Overnight Raspberry Almond Baked French Toast
Packed with fresh raspberries and a granola crumble topping, this overnight raspberry almond baked french toast is perfect for company or special breakfasts! Dairy free and vegetarian.
This post is sponsored by Almond Breeze Almondmilk.
Let’s talk special breakfasts. The kind that are full of fresh raspberries, dreamy whole wheat carbs and will make your guests swoon. Like this raspberry almond baked french toast!
And to make it even better, you prep it the night before.
Which means you are winning at life. Or mornings. I could definitely use more winning mornings.
I am very much a stumble downstairs and turn on the coffee maker immediately kind of girl. A don’t talk to me until I’ve drank said coffee kind of girl.
So I feel all over it when I manage to prep breakfast the night before. I can handle turning on the oven and spending five minutes mixing up a quick little sort of granola crumble topping while my coffee is brewing.
Because oh yes, there is a topping.
But first, let’s back it up a bit. Let’s talk about the french toast base, which you’ll prep entirely the night before.
How To Make Raspberry Baked French Toast
We have some cubed whole wheat bread. Some gorgeous plump fresh raspberries. Some sliced raw almonds. All of which are layered into a baking dish.
Next, we’ll whisk together the wet ingredients. Some eggs, some vanilla and almond extracts, and some spices. Along with some milk.
I love me some almond milk (it’s my go-to for smoothies) and we’re using it here today as well. Specifically some Almond Breeze Original Almondmilk. It reinforces the flavor from the sliced nuts and the almond extract perfectly, giving it an extra little oomph.

+ + + +

- What you need to do: Extend the post about overnight raspberry almond baked french toast, picking up after its last sentence. The data after this point comes from a separate source.

- The data:
+ + + +

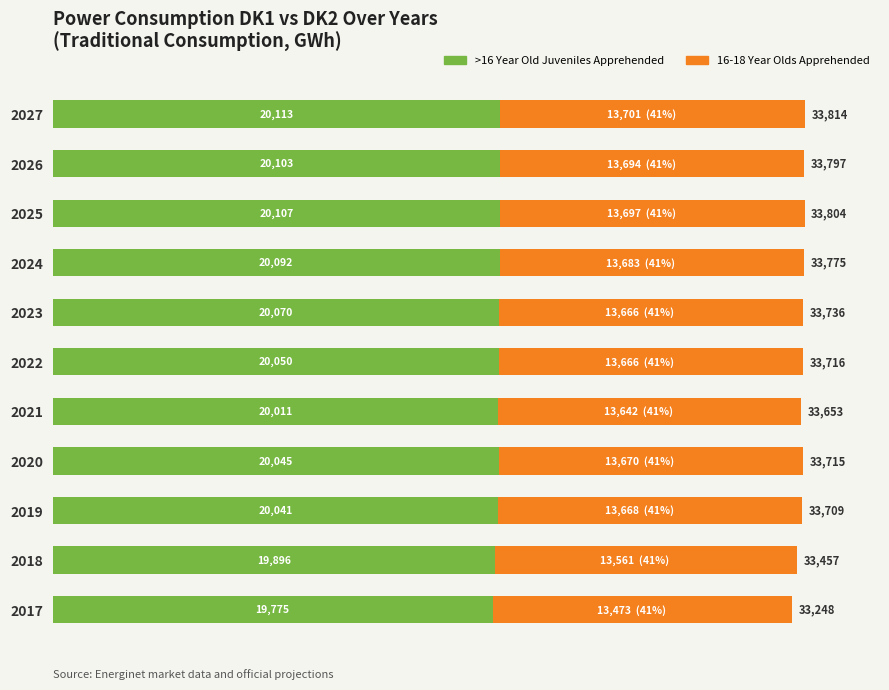

At which label does >16 Year Old Juveniles Apprehended reach its peak?

2027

+ + + +

- Exercise response:
So, we’ll then pour this wet mixture over the layered bread cubes in the baking dish, wrap the whole thing tightly with plastic wrap and pop it into the fridge to sit overnight.
The next morning, the french toast is baked off after we add on that aforementioned crumbly oat topping.
There’s just enough to add an extra little crunch but not so much that it feels over the top or too decadent.
The dish comes out all warm and golden brown from the oven. You can serve it just as is or with some fresh raspberries on the side.
And of course some coffee. A big ol’ mug of steaming coffee.
Additional French Toast Recipes You Might Enjoy:
- Berries and Brie Breakfast Bake
- Overnight Apple Cinnamon Baked French Toast
- Overnight Broccoli Cheddar Breakfast Casserole
Did you make this recipe? Rate and review it down below! I’d love to hear from you.
For the base:
- 4 large eggs
- 1 cup Almond Breeze Original Almondmilk
- ⅓ cup pure maple syrup
- 2 teaspoons vanilla extract
- ½ teaspoon almond extract
- ½ teaspoon ground cinnamon
- ¼ teaspoon ground nutmeg
- pinch of salt
- 5 cups cubed (¾-inch pieces) whole wheat bread*
- 1 ¼ cups fresh raspberries
- ½ cup raw almond slices
For the topping:
- ¼ cup rolled oats
- ¼ cup white whole wheat flour
- ¼ cup raw almond slices
- pinch of cinnamon
- pinch of nutmeg
- pinch of salt
- 1 tablespoon pure maple syrup
- 1 tablespoon olive oil
- additional fresh raspberries, for serving (optional)
To make the base:
- Spray a 2 to 3-quart baking dish with olive oil or nonstick cooking spray and set aside.
- In a medium bowl, add the eggs and beat with a fork or whisk. Add in the milk, maple syrup, vanilla extract, almond extract, cinnamon, nutmeg and salt. Whisk until well combined.
- Add half of the bread cubes to the prepared baking dish. Top with half of the raspberries and then half of the almonds. Top with the remaining half of the bread cubes, then the remaining half of the raspberries and almonds. Evenly pour the egg mixture over the top.
- Cover the dish tightly with plastic wrap and transfer to the refrigerator. Let sit for 8 hours or overnight.
For the topping / when ready to bake:
- When ready to bake, preheat the oven to 375ºF.
- In a medium bowl, add the oats, flour, almonds, cinnamon, nutmeg and salt. Toss to combine. Pour in the maple syrup and the olive oil and mix until evenly moistened.
- Remove the plastic wrap from the baking dish with the bread cubes and use your fingers to crumble / sprinkle the topping evenly over the top. Cover the dish with foil.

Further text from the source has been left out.